What is expected →
Work through the data below and copy out every line where "гриль" is found.

(Page-level text extractions)
§ §

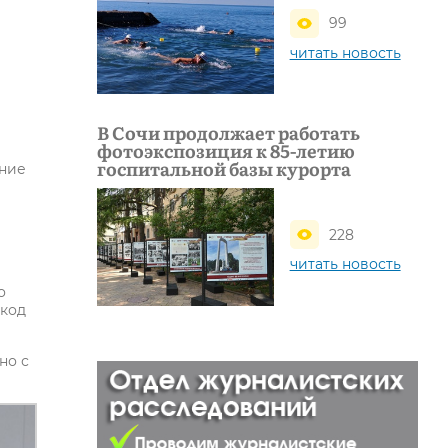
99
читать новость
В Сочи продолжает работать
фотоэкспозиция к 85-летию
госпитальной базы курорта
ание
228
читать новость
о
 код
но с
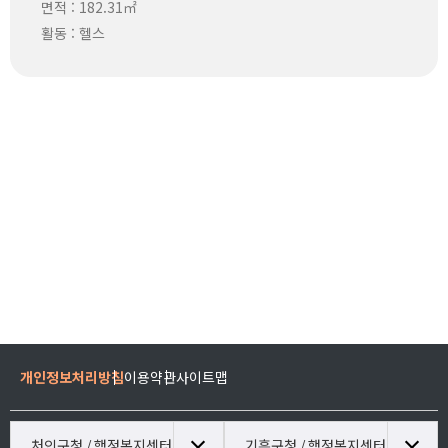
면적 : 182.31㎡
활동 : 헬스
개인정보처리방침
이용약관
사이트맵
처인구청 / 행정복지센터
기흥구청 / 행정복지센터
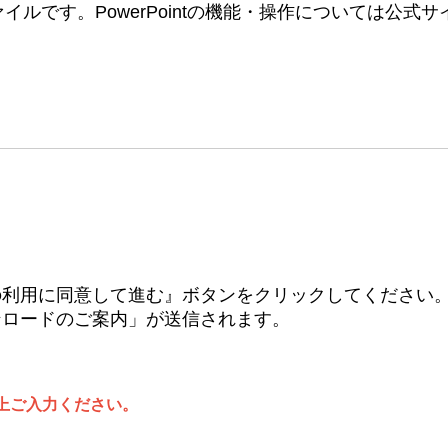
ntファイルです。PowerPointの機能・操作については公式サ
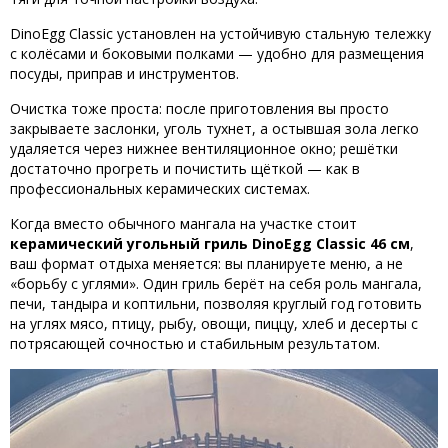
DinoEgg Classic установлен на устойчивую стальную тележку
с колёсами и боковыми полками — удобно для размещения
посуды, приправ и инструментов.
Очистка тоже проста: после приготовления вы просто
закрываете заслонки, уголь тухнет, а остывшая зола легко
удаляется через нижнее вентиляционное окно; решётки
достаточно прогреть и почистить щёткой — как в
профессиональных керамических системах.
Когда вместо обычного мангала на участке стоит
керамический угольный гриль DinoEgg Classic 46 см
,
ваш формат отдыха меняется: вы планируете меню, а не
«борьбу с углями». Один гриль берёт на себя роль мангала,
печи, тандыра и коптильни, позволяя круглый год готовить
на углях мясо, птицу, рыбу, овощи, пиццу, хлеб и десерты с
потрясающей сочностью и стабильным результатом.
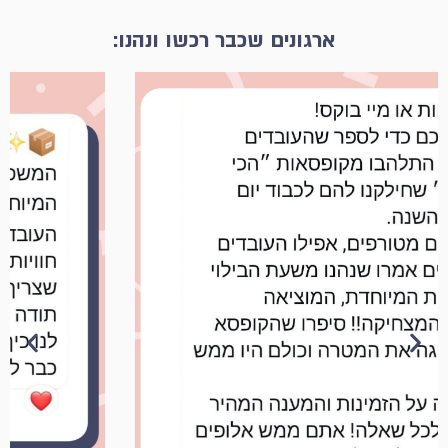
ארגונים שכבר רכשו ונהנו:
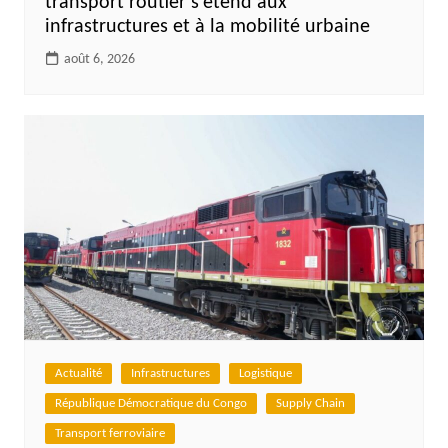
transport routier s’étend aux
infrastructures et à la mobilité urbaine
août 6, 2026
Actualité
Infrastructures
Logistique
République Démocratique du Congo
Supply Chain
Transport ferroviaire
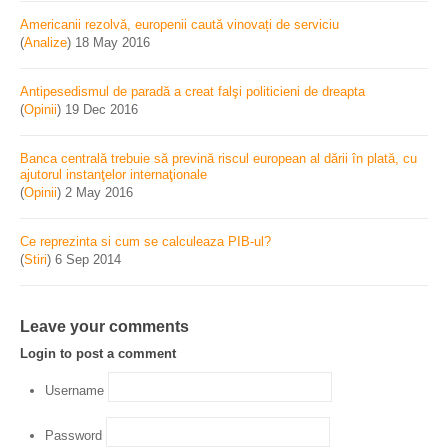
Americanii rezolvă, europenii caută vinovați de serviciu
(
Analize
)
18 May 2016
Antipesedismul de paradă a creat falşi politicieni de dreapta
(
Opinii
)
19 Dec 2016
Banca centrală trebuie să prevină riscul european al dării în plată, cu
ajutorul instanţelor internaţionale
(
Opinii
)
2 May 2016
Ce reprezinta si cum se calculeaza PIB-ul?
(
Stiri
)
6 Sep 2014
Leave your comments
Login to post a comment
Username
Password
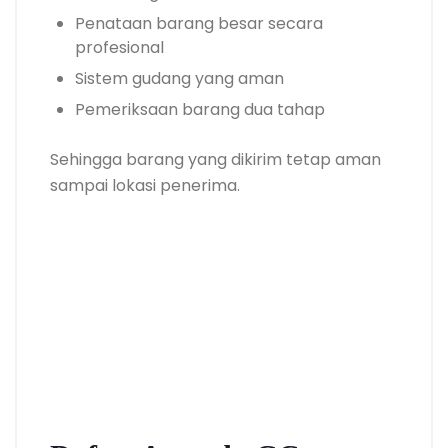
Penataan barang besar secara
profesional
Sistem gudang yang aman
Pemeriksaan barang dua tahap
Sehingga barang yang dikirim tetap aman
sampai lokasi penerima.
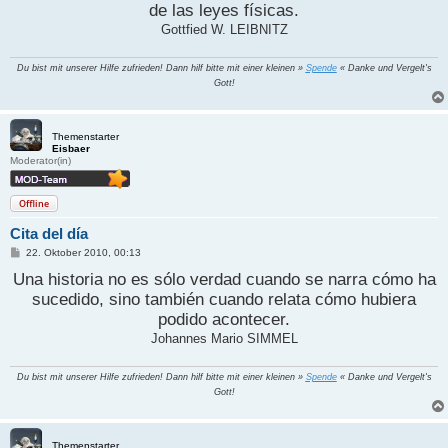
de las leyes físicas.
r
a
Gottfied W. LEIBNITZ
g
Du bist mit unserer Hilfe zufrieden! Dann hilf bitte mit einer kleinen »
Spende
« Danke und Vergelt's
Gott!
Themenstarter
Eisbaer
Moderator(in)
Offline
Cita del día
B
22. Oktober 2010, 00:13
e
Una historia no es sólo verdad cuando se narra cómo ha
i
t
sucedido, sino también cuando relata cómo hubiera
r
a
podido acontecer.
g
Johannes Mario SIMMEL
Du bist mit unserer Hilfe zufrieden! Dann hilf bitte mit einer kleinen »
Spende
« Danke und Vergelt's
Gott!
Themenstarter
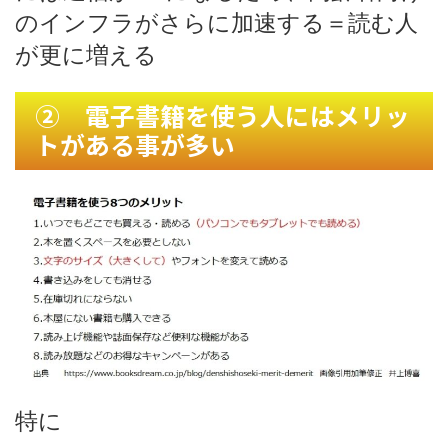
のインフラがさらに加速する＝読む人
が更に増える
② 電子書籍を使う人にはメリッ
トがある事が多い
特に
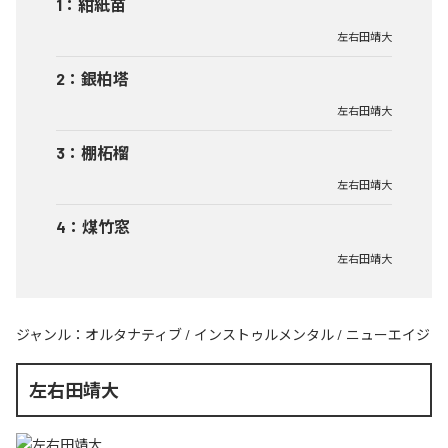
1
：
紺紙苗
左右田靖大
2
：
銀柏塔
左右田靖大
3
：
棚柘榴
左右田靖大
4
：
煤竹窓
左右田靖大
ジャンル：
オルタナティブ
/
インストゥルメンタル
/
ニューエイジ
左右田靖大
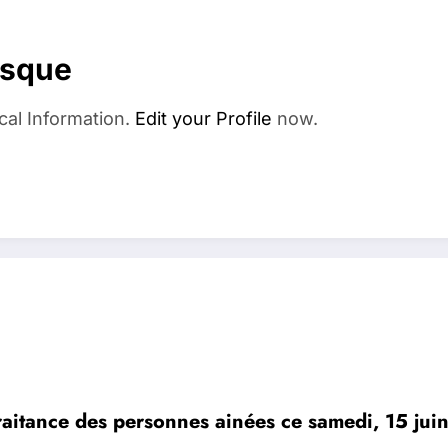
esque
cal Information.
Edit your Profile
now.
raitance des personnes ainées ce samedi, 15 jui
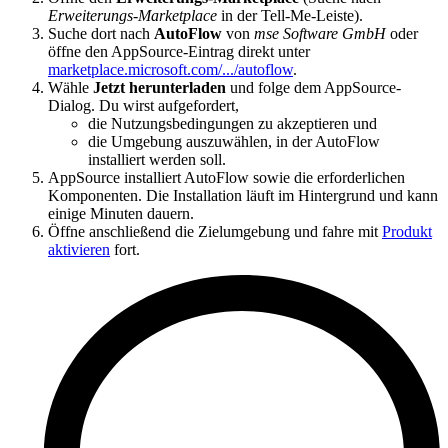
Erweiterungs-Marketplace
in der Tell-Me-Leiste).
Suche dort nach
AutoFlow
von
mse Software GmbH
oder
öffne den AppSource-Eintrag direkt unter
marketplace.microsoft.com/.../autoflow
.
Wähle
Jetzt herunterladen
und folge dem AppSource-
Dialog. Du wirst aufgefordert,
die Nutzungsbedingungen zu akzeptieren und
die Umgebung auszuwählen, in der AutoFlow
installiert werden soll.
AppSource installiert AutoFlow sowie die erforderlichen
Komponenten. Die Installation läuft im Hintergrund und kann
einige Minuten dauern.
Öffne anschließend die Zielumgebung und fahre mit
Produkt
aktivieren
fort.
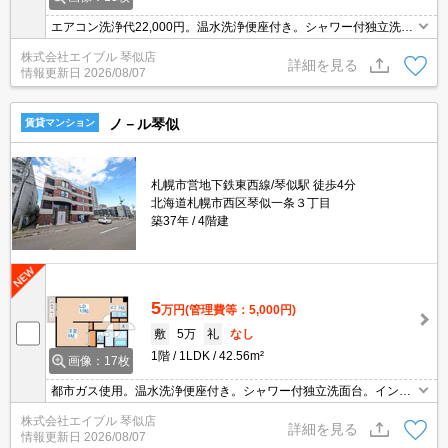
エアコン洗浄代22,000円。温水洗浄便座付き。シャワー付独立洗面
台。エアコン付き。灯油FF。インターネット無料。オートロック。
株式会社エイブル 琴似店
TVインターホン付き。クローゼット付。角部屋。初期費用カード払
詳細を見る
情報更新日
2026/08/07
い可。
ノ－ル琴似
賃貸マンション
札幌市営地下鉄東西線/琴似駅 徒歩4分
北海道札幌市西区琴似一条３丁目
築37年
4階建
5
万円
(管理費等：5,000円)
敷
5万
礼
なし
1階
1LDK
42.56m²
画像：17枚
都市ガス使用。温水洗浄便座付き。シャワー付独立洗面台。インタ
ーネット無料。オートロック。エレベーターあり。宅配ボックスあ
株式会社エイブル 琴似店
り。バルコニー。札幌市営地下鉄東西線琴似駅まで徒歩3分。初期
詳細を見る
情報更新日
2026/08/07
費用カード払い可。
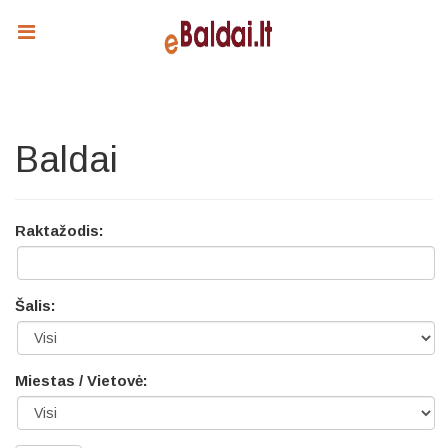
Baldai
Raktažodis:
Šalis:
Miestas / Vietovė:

§ §

Result for this task →
керамический угольный гриль DinoEgg Classic 46 см
«борьбу с углями». Один гриль берёт на себя роль мангала,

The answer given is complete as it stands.